Astronomers are seeking planets that orbit within the “goldilocks zone” of their host stars. A habitable exoplanet’s orbit must not be too close to its star, where it would be too hot to support liquid water, or too far from its star, where it would be too cold to support liquid water.

The Kepler Mission has exemplified NASA’s main approach in the hunt for new planets for years. It has discovered 989 confirmed planets and more than 4,000 planet candidates. Meanwhile, the U.S. space agency is also prepping its next-generation planet hunter, the Transiting Exoplanet Survey Satellite, or TESS, which will launch in 2017.

The difficulty of discovering a habitable exoplanet aside, a big problem would center on the length of time it would take to reach such a destination. Scientists are just beginning to learn about the short- and long-term effects of space travel on the human body. Along this line, NASA and the Russian Federal Space Agency, or Roscosmos, are planning to send astronaut Scott Kelly and cosmonaut Mikhail Kornienko to the International Space Station for one-year stays. ISS crew members typically have spent six months in space during their missions.

“We have progressed considerably in our understanding of the human physiology in space and in countermeasures to preserve bone, muscle and fitness since then. The space-station program provides us a robust framework for international collaboration that enables us to realize tremendous returns from such an experience,” Michael Barratt, program manager for NASA’s Human Research Program at the Johnson Space Center, said in a statement. The mission will also help NASA as it prepares for deep-space exploration and the launch of the Orion spacecraft.

As for going into interstellar space, the area beyond the sun’s influence, only one man-made object has ever traveled that far: Launched in 1977, Voyager 1 reached interstellar space in August 2012.
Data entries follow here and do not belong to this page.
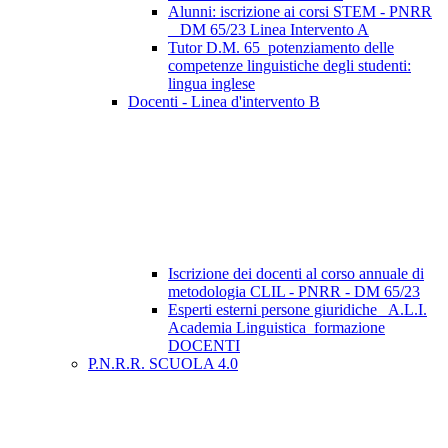
Alunni: iscrizione ai corsi STEM - PNRR
_ DM 65/23 Linea Intervento A
Tutor D.M. 65_potenziamento delle
competenze linguistiche degli studenti:
lingua inglese
Docenti - Linea d'intervento B
Iscrizione dei docenti al corso annuale di
metodologia CLIL - PNRR - DM 65/23
Esperti esterni persone giuridiche_ A.L.I.
Academia Linguistica_formazione
DOCENTI
P.N.R.R. SCUOLA 4.0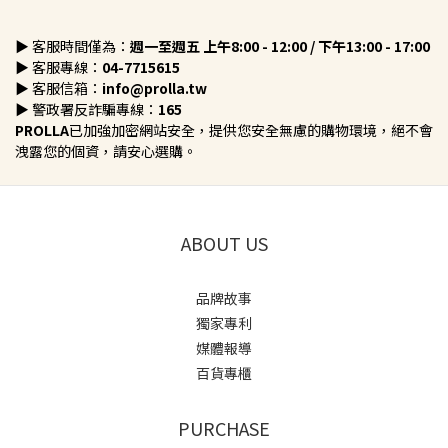
▶
客服時間僅為：
週一至週五 上午8:00 - 12:00 / 下午13:00 - 17:00
▶
客服專線：
04-7715615
▶
客服信箱：
info@prolla.tw
▶
警政署反詐騙專線：
165
PROLLA
已加強加密網站安全，提供您安全無慮的購物環境，絕不會
洩露您的個資，請安心選購。
ABOUT US
品牌故事
獨家專利
媒體報導
百貨專櫃
PURCHASE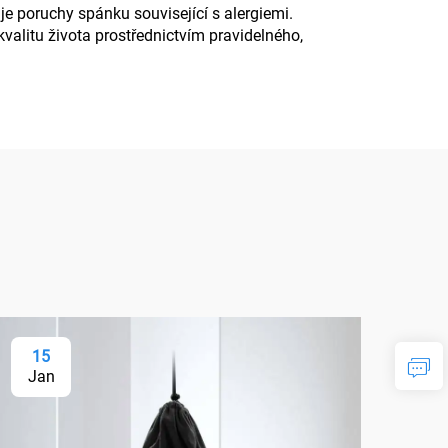
uje poruchy spánku související s alergiemi.
kvalitu života prostřednictvím pravidelného,
15
2
Jan
Ja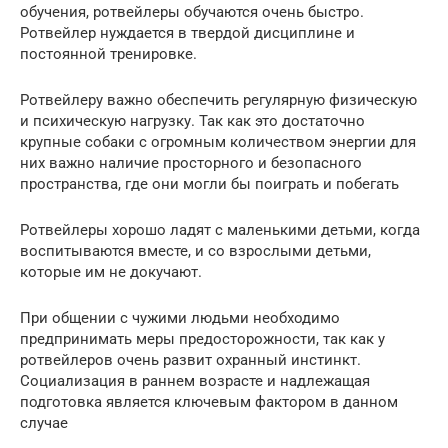
обучения, ротвейлеры обучаются очень быстро.
Ротвейлер нуждается в твердой дисциплине и
постоянной тренировке.
Ротвейлеру важно обеспечить регулярную физическую
и психическую нагрузку. Так как это достаточно
крупные собаки с огромным количеством энергии для
них важно наличие просторного и безопасного
пространства, где они могли бы поиграть и побегать
Ротвейлеры хорошо ладят с маленькими детьми, когда
воспитываются вместе, и со взрослыми детьми,
которые им не докучают.
При общении с чужими людьми необходимо
предпринимать меры предосторожности, так как у
ротвейлеров очень развит охранный инстинкт.
Социализация в раннем возрасте и надлежащая
подготовка является ключевым фактором в данном
случае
With respect to another “Interstellar” plot point, namely, traveling between two points via wormhole, Neil deGrasse Tyson, the Frederick P. Rose director of the Hayden Planetarium at the American Museum of Natural History in New York, had something to say about the film’s depiction of a black hole. Tyson famously poked at the accuracy of the sci-fi movie “Gravity" on Twitter, but he was complimentary about how “Interstellar” handled some of the more complicated scientific elements, in part because of the contributions of Kip Thorne, a theoretical physicist at the California Institute of Technology who worked on the production as an executive producer, NBC News reported.